What the exercise asks
Using the material below, print the line that contains "# 9、什么是分布式事务", the line that contains "持久性（Durability", and every line in between, exactly and nothing else.

Extracted records
┄┄┄┄┄┄┄┄┄┄┄┄┄┄┄┄┄┄┄┄

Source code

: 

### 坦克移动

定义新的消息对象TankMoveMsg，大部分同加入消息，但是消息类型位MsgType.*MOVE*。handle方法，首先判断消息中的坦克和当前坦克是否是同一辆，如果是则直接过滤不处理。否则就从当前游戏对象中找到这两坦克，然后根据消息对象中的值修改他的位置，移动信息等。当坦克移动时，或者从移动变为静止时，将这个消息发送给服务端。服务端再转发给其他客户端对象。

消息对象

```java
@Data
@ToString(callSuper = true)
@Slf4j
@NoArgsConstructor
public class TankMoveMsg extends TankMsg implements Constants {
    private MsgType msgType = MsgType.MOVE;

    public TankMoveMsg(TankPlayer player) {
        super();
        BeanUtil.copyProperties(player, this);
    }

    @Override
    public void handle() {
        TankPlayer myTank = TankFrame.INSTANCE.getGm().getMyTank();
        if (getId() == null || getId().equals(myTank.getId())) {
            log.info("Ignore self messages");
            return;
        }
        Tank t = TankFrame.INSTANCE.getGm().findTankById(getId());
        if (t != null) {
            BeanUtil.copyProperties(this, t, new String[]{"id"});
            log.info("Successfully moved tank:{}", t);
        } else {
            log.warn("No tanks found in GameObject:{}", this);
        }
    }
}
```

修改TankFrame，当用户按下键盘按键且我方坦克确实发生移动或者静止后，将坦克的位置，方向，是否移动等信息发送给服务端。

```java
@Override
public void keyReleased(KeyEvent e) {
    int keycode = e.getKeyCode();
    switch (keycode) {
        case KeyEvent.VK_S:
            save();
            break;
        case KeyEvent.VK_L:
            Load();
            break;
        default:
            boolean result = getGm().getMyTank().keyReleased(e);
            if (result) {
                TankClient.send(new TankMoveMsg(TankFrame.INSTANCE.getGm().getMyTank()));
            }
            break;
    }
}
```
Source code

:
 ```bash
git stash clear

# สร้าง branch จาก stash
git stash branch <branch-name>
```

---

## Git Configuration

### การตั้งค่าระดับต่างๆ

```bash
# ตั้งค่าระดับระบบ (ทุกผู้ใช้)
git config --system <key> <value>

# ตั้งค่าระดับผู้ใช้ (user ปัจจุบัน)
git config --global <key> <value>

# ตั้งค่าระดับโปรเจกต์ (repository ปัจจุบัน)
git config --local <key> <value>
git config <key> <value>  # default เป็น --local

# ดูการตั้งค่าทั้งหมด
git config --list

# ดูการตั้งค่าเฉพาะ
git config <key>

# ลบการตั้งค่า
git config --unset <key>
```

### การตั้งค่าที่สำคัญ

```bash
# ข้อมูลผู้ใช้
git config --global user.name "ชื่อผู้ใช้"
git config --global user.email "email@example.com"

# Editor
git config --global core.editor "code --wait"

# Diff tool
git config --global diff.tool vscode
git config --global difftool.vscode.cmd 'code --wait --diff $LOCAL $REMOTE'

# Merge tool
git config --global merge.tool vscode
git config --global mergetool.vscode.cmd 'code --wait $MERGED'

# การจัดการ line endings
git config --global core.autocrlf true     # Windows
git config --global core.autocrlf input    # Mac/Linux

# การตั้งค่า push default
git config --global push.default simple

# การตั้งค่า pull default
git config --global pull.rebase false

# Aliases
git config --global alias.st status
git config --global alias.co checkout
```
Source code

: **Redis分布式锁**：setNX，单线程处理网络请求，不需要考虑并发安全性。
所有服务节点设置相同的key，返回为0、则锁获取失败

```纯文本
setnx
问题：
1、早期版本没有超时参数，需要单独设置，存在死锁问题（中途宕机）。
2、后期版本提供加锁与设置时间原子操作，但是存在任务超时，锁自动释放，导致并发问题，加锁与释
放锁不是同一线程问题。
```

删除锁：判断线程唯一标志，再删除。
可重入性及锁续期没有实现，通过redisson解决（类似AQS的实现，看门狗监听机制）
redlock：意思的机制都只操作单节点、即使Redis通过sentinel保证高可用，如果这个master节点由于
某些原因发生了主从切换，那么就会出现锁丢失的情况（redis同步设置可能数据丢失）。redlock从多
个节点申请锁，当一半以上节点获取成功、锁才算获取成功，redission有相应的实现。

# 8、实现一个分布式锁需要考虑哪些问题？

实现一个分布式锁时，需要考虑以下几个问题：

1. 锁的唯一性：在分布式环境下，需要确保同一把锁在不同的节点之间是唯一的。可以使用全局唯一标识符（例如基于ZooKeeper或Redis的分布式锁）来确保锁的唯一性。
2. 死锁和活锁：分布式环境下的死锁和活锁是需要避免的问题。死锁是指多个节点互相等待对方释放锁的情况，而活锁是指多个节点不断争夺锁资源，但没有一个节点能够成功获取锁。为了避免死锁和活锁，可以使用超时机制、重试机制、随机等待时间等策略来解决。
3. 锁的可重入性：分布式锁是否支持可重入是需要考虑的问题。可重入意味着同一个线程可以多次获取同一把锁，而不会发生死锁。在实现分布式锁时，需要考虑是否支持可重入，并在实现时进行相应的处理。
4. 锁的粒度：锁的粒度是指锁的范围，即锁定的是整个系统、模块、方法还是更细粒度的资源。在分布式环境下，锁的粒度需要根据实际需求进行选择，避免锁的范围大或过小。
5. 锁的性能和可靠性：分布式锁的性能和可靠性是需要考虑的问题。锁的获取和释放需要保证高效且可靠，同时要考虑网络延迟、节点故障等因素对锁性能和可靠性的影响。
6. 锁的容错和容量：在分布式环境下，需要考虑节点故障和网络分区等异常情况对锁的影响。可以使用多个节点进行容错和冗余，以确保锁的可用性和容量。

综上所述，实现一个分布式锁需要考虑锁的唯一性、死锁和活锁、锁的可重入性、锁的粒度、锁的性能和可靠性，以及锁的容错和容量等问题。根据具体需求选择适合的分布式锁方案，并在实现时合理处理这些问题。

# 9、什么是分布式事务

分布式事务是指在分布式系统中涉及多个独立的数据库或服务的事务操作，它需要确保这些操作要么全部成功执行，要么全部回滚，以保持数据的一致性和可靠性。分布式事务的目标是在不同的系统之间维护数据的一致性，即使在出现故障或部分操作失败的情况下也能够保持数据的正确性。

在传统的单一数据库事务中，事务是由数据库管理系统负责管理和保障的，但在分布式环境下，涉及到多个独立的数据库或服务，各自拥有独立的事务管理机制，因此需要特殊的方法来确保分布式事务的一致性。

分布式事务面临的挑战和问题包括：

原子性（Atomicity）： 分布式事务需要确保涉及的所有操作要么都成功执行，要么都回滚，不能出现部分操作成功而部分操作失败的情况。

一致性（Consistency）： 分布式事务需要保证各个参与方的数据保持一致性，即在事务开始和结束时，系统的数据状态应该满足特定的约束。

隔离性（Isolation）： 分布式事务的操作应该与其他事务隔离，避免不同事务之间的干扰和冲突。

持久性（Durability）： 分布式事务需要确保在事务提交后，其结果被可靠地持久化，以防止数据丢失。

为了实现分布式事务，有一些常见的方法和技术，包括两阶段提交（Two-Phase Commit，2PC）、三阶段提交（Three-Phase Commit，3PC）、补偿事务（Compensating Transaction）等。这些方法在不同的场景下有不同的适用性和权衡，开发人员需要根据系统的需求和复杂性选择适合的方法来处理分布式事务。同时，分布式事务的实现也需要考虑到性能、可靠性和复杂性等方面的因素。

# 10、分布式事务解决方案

┄┄┄┄┄┄┄┄┄┄┄┄┄┄┄┄┄┄┄┄

Task answer
# 9、什么是分布式事务

分布式事务是指在分布式系统中涉及多个独立的数据库或服务的事务操作，它需要确保这些操作要么全部成功执行，要么全部回滚，以保持数据的一致性和可靠性。分布式事务的目标是在不同的系统之间维护数据的一致性，即使在出现故障或部分操作失败的情况下也能够保持数据的正确性。

在传统的单一数据库事务中，事务是由数据库管理系统负责管理和保障的，但在分布式环境下，涉及到多个独立的数据库或服务，各自拥有独立的事务管理机制，因此需要特殊的方法来确保分布式事务的一致性。

分布式事务面临的挑战和问题包括：

原子性（Atomicity）： 分布式事务需要确保涉及的所有操作要么都成功执行，要么都回滚，不能出现部分操作成功而部分操作失败的情况。

一致性（Consistency）： 分布式事务需要保证各个参与方的数据保持一致性，即在事务开始和结束时，系统的数据状态应该满足特定的约束。

隔离性（Isolation）： 分布式事务的操作应该与其他事务隔离，避免不同事务之间的干扰和冲突。

持久性（Durability）： 分布式事务需要确保在事务提交后，其结果被可靠地持久化，以防止数据丢失。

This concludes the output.